No naps for the little munchkins these days: ``I figure they get 18 hours at home; I've got six hours. Kids are so used to being entertained -- TV entertains them. My job is to stimulate them -- stimulate their minds, stimulate their senses. They can rest at home. . . .

``Actually, for me, the first day isn't the most tiring, it's the last day. You've reached the mountaintop and you have to say goodbye to the kids. . . .

``The beginning is exhilarating and the end is fatiguing -- emotionally -- rather than being bone weary, because you have to say goodbye and you have to pack up and leave. They know what's expected of them; they know I'm not going to be their teacher anymore. `I still love you but you're going to have another teacher, another world,' '' she said thoughtfully.

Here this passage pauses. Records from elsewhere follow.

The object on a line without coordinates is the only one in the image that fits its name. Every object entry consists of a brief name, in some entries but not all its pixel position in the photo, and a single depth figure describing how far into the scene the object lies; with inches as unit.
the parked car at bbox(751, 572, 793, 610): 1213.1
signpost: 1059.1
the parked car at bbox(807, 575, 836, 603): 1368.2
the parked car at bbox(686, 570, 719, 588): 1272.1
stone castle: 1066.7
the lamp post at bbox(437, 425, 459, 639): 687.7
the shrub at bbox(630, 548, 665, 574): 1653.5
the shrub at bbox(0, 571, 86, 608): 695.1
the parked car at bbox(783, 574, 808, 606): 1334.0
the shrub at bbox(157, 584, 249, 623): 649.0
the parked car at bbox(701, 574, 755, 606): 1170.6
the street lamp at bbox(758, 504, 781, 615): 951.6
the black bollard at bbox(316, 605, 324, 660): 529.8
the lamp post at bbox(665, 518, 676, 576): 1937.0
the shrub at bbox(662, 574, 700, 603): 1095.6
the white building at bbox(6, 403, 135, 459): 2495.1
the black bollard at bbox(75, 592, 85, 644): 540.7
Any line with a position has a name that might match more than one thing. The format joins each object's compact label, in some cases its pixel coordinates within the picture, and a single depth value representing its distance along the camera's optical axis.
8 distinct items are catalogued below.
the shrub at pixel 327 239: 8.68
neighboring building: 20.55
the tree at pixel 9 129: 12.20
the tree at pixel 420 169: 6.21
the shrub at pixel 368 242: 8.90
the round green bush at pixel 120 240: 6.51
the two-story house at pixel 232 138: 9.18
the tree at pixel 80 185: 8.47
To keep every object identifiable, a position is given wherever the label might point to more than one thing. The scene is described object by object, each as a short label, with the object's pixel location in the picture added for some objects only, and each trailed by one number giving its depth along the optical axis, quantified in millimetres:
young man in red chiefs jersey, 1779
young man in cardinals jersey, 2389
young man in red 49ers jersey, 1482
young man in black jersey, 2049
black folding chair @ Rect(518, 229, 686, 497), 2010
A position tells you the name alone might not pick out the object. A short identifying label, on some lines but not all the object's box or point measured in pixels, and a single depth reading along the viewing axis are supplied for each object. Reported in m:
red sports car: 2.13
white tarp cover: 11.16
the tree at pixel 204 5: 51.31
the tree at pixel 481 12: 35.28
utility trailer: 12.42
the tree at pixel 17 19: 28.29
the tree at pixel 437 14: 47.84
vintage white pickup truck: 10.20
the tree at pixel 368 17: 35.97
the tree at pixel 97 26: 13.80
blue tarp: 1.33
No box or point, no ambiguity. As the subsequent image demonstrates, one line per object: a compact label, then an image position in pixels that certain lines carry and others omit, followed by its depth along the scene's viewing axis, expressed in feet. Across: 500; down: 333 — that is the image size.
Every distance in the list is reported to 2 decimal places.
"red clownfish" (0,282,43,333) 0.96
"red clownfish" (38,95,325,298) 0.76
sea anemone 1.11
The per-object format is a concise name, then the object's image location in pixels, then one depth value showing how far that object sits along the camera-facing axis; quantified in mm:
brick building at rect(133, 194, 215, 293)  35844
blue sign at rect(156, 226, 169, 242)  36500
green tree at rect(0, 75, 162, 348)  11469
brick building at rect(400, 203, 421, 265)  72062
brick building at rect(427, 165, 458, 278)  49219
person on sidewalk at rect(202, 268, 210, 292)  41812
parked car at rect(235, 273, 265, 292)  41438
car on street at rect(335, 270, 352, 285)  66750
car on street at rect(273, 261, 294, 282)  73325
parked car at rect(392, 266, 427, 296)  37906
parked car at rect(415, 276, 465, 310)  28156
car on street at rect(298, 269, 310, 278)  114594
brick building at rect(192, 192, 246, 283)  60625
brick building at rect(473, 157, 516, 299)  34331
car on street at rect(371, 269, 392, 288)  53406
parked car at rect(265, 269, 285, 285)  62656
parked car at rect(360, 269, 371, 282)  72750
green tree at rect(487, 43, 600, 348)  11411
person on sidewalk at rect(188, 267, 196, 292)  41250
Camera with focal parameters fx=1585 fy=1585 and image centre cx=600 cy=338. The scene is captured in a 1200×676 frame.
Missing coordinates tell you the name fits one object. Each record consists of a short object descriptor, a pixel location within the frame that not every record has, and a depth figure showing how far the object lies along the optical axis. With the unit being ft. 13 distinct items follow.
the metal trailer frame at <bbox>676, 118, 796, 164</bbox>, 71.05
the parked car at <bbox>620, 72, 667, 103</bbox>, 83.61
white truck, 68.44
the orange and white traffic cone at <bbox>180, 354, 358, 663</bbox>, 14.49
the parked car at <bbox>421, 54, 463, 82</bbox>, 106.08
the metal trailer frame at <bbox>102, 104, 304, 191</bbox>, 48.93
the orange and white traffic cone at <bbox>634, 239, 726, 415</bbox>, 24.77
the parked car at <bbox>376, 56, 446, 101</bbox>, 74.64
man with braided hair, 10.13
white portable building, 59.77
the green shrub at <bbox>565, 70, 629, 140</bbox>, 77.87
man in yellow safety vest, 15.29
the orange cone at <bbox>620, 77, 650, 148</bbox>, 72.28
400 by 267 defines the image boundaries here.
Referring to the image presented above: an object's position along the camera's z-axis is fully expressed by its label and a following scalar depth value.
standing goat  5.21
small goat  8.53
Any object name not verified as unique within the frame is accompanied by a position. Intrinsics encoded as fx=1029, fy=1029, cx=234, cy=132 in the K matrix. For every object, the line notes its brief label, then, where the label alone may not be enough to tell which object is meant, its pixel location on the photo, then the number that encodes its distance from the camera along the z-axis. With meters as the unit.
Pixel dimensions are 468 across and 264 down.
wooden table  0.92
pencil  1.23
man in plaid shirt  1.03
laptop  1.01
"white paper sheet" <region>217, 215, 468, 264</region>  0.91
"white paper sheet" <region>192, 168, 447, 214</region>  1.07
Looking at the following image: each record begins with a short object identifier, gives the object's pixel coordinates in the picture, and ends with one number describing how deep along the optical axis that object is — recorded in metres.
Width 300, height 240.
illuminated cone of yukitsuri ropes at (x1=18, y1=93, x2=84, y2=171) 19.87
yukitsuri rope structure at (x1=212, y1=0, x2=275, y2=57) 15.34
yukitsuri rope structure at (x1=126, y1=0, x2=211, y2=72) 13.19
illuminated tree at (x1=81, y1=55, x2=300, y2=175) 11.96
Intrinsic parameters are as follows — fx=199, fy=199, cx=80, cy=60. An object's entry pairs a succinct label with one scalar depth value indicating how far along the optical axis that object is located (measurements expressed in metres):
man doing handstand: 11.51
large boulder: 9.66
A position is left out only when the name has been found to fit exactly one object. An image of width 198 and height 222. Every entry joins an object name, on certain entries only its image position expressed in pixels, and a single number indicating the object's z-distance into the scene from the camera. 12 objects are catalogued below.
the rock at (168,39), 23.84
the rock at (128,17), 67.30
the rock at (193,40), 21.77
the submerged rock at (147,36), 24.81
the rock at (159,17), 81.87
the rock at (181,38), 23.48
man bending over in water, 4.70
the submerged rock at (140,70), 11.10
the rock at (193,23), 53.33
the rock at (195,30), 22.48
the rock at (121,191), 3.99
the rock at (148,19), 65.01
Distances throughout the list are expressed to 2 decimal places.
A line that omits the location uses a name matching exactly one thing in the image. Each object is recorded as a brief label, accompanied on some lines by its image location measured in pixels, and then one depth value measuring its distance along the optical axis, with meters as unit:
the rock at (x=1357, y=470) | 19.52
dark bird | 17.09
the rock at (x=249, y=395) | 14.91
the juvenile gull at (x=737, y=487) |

Each kid was sitting at a desk with an apple and a pile of toothpicks, raisins, and marshmallows to make ``space apples.''

Catherine and Neith, who gave the impression of being the sort of little girls who know everything, plainly felt that less is more; their creations were subtle and identical, consisting of two antennae of marshmallows with a raisin at the point.

Raphael finished his quickly and started pretending it was a plane: ``Er. Er. Er.'' Little Calvin, smiling in an uncertain and rather unfocused way, industriously produced perhaps the most magnificent creation, a kind of marshmallow-and-raisin sun.

At 3 it was time for the kids to get their coats, pick up their apples, and head toward the big yellow buses snorting outside. One child had forgotten his apple. ``I'll go get it; excuse me, Chris,'' said Steven, with a graciousness that would have passed muster at Buckingham Palace.

What exists today of civilization is the direct result of the Mrs. Potters of this world.